Recent Research Recommends Pregnant Women to Eat More Chocolate During Pregnancy

By Kanika Gupta - 21 May '16 07:03AM

The study conducted by Society for Maternal and Fetal Medicine indicates that there are some surprising benefits associated with eating chocolate when a woman is pregnant. The findings suggest that consumption of chocolate can improve placental health and also lower the preeclampsia risk in pregnancy.

When a woman experiences very high blood pressure during her pregnancy, it is referred to as the preeclampsia. This is possible even in women who have no history of hypertension before being pregnant. "If undiagnosed, preeclampsia can lead to eclampsia, a serious condition that can put you and your baby at risk, and in rare cases, cause death," explains WebMD.

For the purpose of research, 129 women were made to eat chocolate during their pregnancy between 11 and 14 weeks. Each woman was given 30 grams of chocolate per day to eat. In the study, some participants were given chocolate with high-flavanol content and the other group was given low-flavanol content chocolates. It is through flavanol, present in chocolates, that pregnant women really benefit.

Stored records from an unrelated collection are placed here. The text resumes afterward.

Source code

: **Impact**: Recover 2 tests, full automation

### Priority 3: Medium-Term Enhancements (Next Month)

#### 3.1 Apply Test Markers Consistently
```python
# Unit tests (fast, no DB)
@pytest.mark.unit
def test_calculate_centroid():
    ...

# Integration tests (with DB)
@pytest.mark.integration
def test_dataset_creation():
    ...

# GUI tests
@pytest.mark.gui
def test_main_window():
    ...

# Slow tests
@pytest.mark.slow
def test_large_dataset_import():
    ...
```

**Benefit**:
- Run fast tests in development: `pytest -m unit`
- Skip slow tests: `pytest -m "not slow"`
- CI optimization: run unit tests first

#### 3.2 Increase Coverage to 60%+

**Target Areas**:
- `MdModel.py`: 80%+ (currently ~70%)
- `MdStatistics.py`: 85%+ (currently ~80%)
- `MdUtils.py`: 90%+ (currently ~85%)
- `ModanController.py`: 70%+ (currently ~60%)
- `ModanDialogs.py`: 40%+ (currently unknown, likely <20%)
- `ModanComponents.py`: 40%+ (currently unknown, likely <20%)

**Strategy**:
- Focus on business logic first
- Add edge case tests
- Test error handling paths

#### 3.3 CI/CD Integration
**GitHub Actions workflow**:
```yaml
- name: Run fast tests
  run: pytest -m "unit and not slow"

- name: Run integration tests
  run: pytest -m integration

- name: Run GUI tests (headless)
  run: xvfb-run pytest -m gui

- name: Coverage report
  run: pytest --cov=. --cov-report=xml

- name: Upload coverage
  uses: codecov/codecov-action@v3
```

However, the research results revealed that regardless of eating high flavnol or low flavanol chocolate during pregnancy, the participants experienced better uterine, and improved fetal and placental circulations, compared to women who did not eat chocolate at all. "This study indicates that chocolate could have a positive impact on placenta and fetal growth and development and that chocolate's effects are not solely and directly due to flavanol content," study author Emmanuel Bujold, M.D., stated via Fit Pregnancy.

The right quantity of chocolate that a pregnant woman should eat is about five servings of dark chocolate every week in her third trimester, reveals a related study. This quantity is most effective in prevention of preeclampsia.